Bereitgestellter Auszug:
Keine Kommunikationshauptstadt

Chemnitz wird 2025 europäische Kulturhauptstadt – noch allerdings scheitern die Verantwortlichen daran, interessierte Kulturschaffende einzubinden

  Keine Kommunikationshauptstadt | Chemnitz wird 2025 europäische Kulturhauptstadt – noch allerdings scheitern die Verantwortlichen daran, interessierte Kulturschaffende einzubinden

Das Kulturzentrum Weltecho ist brechend voll. Sogar die Stehplätze sind knapp. Der Titel der Veranstaltung: »Chemnitz – eine Kulturhauptstadt für alle?!« Die Besucherinnen und Besucher sind hier, um mit den Verantwortlichen auf dem Podium über die bisherige Umsetzung des Projekts zu sprechen. Dass so viele Menschen an diesem Abend gekommen sind, zeigt, dass Redebedarf besteht. Warum eigentlich?

Chemnitz wird »Kulturhauptstadt Europas 2025«. Dem Projekt, das von der Europäischen Kommission begleitet wird, steht insgesamt ein Budget von 91 Millionen Euro zur Verfügung. Mit diesem Geld sollen Kultur und Demokratie in der Stadt und den umliegenden Kommunen gefördert werden, es fließt in Gebäudesanierungen, Infrastruktur und in ein Kulturprogramm, das die Menschen in der Region Chemnitz selbst gestalten. Rund drei Millionen Gäste aus aller Welt werden im Kulturhauptstadtjahr erwartet. Die öffentliche Aufmerksamkeit und das Budget sind eine einmalige Chance für jede Stadt. Insbesondere für Chemnitz, das vor drei Jahren zur Stadt mit den europaweit ältesten Bewohnerinnen und Bewohnern gekürt wurde – und vor knapp fünf Jahren wegen rechter Ausschreitungen weltweit in den Medien war.

Einer, der an diesem Abend im Weltecho aus dem Publikum aufsteht und das Wort ergreift, ist Kim Dudek vom Verein Spinnerei. Dieser ist aktuell mit dem künstlerischen Bildungsprojekt der »Garage der Autodidakten« Teil des Kulturhauptstadtprogamms. Doch das war nicht immer so, erzählt Dudek später im Interview. Das Projekt war zwar im Bewerbungsbuch der Stadt aufgelistet, im Dezember vergangenen Jahres wurde den Beteiligten allerdings mitgeteilt, dass Einsparungen getroffen werden müssten. Dudek kritisiert dabei vor allem die Art, wie mit den Menschen im Verein kommuniziert wurde: »Wir haben per Mail erfahren, dass wir nicht mehr Teil der Kulturhauptstadt sind. Ohne mit uns genau zu besprechen, was wir 2025 vorhaben, wurden wir rausgeschmissen.« Mittlerweile gehört die »Garage der Autodidakten« wieder zum geplanten Programm dazu. Die Kommunikation mit den Verantwortlichen der Kulturhauptstadt sei aber für alle grundsätzlich schwierig, findet Dudek.

Inhalt des Datensatzes:

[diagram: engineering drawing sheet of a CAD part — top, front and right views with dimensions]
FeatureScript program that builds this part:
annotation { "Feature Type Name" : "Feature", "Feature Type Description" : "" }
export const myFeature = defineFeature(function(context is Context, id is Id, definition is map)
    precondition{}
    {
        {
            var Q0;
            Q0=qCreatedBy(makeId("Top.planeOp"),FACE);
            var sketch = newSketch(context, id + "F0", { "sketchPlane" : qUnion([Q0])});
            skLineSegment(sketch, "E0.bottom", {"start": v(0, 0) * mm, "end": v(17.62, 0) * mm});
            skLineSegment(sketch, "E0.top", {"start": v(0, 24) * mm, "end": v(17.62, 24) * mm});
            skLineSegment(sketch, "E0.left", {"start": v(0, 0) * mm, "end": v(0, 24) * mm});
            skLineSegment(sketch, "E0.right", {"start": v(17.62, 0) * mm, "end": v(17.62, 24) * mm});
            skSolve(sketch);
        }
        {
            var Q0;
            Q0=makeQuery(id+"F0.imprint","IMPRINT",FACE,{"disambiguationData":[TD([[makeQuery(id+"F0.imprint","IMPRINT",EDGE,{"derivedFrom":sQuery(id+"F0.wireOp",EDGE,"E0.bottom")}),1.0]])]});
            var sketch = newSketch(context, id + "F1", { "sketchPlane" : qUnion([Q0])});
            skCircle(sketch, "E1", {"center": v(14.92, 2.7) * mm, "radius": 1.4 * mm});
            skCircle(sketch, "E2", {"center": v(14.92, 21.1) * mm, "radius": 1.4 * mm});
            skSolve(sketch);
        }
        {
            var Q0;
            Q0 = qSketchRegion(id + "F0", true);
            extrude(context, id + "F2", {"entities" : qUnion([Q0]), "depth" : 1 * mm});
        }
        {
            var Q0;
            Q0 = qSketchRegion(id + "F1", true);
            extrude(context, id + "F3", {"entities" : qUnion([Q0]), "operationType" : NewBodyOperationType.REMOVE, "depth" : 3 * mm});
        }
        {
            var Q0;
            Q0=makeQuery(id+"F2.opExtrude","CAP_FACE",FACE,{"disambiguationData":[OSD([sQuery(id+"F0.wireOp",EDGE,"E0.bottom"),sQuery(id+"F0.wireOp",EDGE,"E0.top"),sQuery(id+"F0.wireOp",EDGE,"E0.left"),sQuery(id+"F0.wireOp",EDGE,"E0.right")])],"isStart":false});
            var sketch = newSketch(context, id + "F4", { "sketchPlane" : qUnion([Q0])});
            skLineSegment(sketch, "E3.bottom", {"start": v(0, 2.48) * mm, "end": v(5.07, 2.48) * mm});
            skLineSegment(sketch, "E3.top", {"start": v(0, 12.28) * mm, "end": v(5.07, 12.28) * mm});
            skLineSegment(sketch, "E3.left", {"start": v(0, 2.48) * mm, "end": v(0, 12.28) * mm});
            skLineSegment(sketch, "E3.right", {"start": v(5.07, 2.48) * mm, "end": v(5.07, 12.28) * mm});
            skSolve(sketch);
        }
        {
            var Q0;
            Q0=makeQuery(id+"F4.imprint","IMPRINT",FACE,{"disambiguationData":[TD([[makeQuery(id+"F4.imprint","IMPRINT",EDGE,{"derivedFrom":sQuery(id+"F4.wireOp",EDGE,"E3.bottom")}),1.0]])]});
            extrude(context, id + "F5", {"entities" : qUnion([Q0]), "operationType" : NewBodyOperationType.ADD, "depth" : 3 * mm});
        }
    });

Aufgabenstellung: Geben Sie aus dem Text über die Kulturhauptstadt Chemnitz den Abschnitt wörtlich wieder, beginnend bei „Das Kulturzentrum Weltecho“ und endend bei „besteht. Warum eigentlich?“.

Ergebnis:
Das Kulturzentrum Weltecho ist brechend voll. Sogar die Stehplätze sind knapp. Der Titel der Veranstaltung: »Chemnitz – eine Kulturhauptstadt für alle?!« Die Besucherinnen und Besucher sind hier, um mit den Verantwortlichen auf dem Podium über die bisherige Umsetzung des Projekts zu sprechen. Dass so viele Menschen an diesem Abend gekommen sind, zeigt, dass Redebedarf besteht. Warum eigentlich?